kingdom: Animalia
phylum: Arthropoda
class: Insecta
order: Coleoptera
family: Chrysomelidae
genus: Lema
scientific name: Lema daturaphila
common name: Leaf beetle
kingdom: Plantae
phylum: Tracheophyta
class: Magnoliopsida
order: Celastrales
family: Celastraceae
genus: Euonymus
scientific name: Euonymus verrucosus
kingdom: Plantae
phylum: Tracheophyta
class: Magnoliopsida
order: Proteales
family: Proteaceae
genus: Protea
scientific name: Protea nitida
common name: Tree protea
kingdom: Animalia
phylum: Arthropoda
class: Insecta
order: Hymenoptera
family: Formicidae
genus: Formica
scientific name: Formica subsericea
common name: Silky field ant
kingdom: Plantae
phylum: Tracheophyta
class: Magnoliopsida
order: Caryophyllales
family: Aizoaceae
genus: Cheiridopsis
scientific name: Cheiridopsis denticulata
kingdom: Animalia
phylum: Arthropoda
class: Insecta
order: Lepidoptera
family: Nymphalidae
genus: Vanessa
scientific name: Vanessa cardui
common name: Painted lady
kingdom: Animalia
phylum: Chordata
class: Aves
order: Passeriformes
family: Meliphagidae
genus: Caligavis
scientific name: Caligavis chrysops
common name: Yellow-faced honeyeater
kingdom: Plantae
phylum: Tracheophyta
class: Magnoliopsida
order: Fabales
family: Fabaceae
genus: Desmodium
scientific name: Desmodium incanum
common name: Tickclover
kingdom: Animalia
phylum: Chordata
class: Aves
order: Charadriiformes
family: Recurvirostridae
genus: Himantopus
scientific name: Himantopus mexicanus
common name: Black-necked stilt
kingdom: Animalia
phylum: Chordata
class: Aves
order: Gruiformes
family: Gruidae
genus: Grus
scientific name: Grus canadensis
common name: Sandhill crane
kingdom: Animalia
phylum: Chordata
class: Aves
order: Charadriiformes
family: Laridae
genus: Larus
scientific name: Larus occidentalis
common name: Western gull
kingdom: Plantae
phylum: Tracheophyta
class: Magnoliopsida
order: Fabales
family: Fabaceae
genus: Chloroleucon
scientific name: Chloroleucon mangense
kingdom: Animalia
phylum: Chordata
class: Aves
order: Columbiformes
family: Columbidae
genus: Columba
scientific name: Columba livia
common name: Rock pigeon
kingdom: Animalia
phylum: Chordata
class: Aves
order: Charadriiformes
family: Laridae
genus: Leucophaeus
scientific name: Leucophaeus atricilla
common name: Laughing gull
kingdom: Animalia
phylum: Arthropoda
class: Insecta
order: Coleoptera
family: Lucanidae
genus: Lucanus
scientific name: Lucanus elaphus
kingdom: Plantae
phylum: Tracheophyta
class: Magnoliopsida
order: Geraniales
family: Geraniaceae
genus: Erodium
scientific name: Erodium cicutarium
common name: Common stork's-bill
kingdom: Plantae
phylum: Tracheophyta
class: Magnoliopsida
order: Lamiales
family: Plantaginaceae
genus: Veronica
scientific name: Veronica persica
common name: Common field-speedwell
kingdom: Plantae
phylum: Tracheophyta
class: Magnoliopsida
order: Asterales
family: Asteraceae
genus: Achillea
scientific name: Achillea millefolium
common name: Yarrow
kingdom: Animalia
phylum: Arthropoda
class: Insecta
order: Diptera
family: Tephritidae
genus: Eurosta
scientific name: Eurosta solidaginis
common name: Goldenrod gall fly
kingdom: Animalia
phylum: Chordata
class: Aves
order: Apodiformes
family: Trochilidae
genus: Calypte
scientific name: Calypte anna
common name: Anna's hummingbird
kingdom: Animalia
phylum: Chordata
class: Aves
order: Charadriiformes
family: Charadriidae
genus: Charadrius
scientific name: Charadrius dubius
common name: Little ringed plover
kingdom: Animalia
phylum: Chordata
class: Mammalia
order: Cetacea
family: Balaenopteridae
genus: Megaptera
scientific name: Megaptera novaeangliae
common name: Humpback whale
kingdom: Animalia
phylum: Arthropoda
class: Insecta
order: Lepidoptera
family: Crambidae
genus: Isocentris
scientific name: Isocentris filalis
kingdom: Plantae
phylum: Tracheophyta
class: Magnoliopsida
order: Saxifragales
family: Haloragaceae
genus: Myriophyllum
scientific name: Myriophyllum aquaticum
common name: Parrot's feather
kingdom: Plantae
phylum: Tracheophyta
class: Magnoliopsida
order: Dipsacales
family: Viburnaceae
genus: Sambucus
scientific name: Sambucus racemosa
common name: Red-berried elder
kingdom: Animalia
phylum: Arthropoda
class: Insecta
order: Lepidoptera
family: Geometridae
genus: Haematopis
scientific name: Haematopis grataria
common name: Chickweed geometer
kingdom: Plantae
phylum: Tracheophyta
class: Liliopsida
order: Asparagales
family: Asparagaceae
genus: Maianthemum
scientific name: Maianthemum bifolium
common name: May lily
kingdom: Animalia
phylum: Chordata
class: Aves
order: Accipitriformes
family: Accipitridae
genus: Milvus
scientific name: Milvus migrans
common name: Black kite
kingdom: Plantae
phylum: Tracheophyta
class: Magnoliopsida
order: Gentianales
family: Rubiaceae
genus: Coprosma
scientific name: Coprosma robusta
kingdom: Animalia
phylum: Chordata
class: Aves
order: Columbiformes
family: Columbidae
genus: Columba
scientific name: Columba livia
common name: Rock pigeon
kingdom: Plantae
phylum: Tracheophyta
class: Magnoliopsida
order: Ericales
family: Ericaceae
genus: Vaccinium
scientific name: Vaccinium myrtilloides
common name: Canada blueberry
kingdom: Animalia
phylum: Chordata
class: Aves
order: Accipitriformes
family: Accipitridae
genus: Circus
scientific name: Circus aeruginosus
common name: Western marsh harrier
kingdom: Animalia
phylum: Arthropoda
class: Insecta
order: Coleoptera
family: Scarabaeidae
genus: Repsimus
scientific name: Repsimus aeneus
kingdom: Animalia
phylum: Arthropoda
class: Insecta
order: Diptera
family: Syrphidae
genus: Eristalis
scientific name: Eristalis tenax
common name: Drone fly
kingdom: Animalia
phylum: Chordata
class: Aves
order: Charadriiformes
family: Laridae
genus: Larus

Directions for this task — Copy every line of all the items above, word for word and in the same order.

Solution to the problem —
kingdom: Animalia
phylum: Arthropoda
class: Insecta
order: Coleoptera
family: Chrysomelidae
genus: Lema
scientific name: Lema daturaphila
common name: Leaf beetle
kingdom: Plantae
phylum: Tracheophyta
class: Magnoliopsida
order: Celastrales
family: Celastraceae
genus: Euonymus
scientific name: Euonymus verrucosus
kingdom: Plantae
phylum: Tracheophyta
class: Magnoliopsida
order: Proteales
family: Proteaceae
genus: Protea
scientific name: Protea nitida
common name: Tree protea
kingdom: Animalia
phylum: Arthropoda
class: Insecta
order: Hymenoptera
family: Formicidae
genus: Formica
scientific name: Formica subsericea
common name: Silky field ant
kingdom: Plantae
phylum: Tracheophyta
class: Magnoliopsida
order: Caryophyllales
family: Aizoaceae
genus: Cheiridopsis
scientific name: Cheiridopsis denticulata
kingdom: Animalia
phylum: Arthropoda
class: Insecta
order: Lepidoptera
family: Nymphalidae
genus: Vanessa
scientific name: Vanessa cardui
common name: Painted lady
kingdom: Animalia
phylum: Chordata
class: Aves
order: Passeriformes
family: Meliphagidae
genus: Caligavis
scientific name: Caligavis chrysops
common name: Yellow-faced honeyeater
kingdom: Plantae
phylum: Tracheophyta
class: Magnoliopsida
order: Fabales
family: Fabaceae
genus: Desmodium
scientific name: Desmodium incanum
common name: Tickclover
kingdom: Animalia
phylum: Chordata
class: Aves
order: Charadriiformes
family: Recurvirostridae
genus: Himantopus
scientific name: Himantopus mexicanus
common name: Black-necked stilt
kingdom: Animalia
phylum: Chordata
class: Aves
order: Gruiformes
family: Gruidae
genus: Grus
scientific name: Grus canadensis
common name: Sandhill crane
kingdom: Animalia
phylum: Chordata
class: Aves
order: Charadriiformes
family: Laridae
genus: Larus
scientific name: Larus occidentalis
common name: Western gull
kingdom: Plantae
phylum: Tracheophyta
class: Magnoliopsida
order: Fabales
family: Fabaceae
genus: Chloroleucon
scientific name: Chloroleucon mangense
kingdom: Animalia
phylum: Chordata
class: Aves
order: Columbiformes
family: Columbidae
genus: Columba
scientific name: Columba livia
common name: Rock pigeon
kingdom: Animalia
phylum: Chordata
class: Aves
order: Charadriiformes
family: Laridae
genus: Leucophaeus
scientific name: Leucophaeus atricilla
common name: Laughing gull
kingdom: Animalia
phylum: Arthropoda
class: Insecta
order: Coleoptera
family: Lucanidae
genus: Lucanus
scientific name: Lucanus elaphus
kingdom: Plantae
phylum: Tracheophyta
class: Magnoliopsida
order: Geraniales
family: Geraniaceae
genus: Erodium
scientific name: Erodium cicutarium
common name: Common stork's-bill
kingdom: Plantae
phylum: Tracheophyta
class: Magnoliopsida
order: Lamiales
family: Plantaginaceae
genus: Veronica
scientific name: Veronica persica
common name: Common field-speedwell
kingdom: Plantae
phylum: Tracheophyta
class: Magnoliopsida
order: Asterales
family: Asteraceae
genus: Achillea
scientific name: Achillea millefolium
common name: Yarrow
kingdom: Animalia
phylum: Arthropoda
class: Insecta
order: Diptera
family: Tephritidae
genus: Eurosta
scientific name: Eurosta solidaginis
common name: Goldenrod gall fly
kingdom: Animalia
phylum: Chordata
class: Aves
order: Apodiformes
family: Trochilidae
genus: Calypte
scientific name: Calypte anna
common name: Anna's hummingbird
kingdom: Animalia
phylum: Chordata
class: Aves
order: Charadriiformes
family: Charadriidae
genus: Charadrius
scientific name: Charadrius dubius
common name: Little ringed plover
kingdom: Animalia
phylum: Chordata
class: Mammalia
order: Cetacea
family: Balaenopteridae
genus: Megaptera
scientific name: Megaptera novaeangliae
common name: Humpback whale
kingdom: Animalia
phylum: Arthropoda
class: Insecta
order: Lepidoptera
family: Crambidae
genus: Isocentris
scientific name: Isocentris filalis
kingdom: Plantae
phylum: Tracheophyta
class: Magnoliopsida
order: Saxifragales
family: Haloragaceae
genus: Myriophyllum
scientific name: Myriophyllum aquaticum
common name: Parrot's feather
kingdom: Plantae
phylum: Tracheophyta
class: Magnoliopsida
order: Dipsacales
family: Viburnaceae
genus: Sambucus
scientific name: Sambucus racemosa
common name: Red-berried elder
kingdom: Animalia
phylum: Arthropoda
class: Insecta
order: Lepidoptera
family: Geometridae
genus: Haematopis
scientific name: Haematopis grataria
common name: Chickweed geometer
kingdom: Plantae
phylum: Tracheophyta
class: Liliopsida
order: Asparagales
family: Asparagaceae
genus: Maianthemum
scientific name: Maianthemum bifolium
common name: May lily
kingdom: Animalia
phylum: Chordata
class: Aves
order: Accipitriformes
family: Accipitridae
genus: Milvus
scientific name: Milvus migrans
common name: Black kite
kingdom: Plantae
phylum: Tracheophyta
class: Magnoliopsida
order: Gentianales
family: Rubiaceae
genus: Coprosma
scientific name: Coprosma robusta
kingdom: Animalia
phylum: Chordata
class: Aves
order: Columbiformes
family: Columbidae
genus: Columba
scientific name: Columba livia
common name: Rock pigeon
kingdom: Plantae
phylum: Tracheophyta
class: Magnoliopsida
order: Ericales
family: Ericaceae
genus: Vaccinium
scientific name: Vaccinium myrtilloides
common name: Canada blueberry
kingdom: Animalia
phylum: Chordata
class: Aves
order: Accipitriformes
family: Accipitridae
genus: Circus
scientific name: Circus aeruginosus
common name: Western marsh harrier
kingdom: Animalia
phylum: Arthropoda
class: Insecta
order: Coleoptera
family: Scarabaeidae
genus: Repsimus
scientific name: Repsimus aeneus
kingdom: Animalia
phylum: Arthropoda
class: Insecta
order: Diptera
family: Syrphidae
genus: Eristalis
scientific name: Eristalis tenax
common name: Drone fly
kingdom: Animalia
phylum: Chordata
class: Aves
order: Charadriiformes
family: Laridae
genus: Larus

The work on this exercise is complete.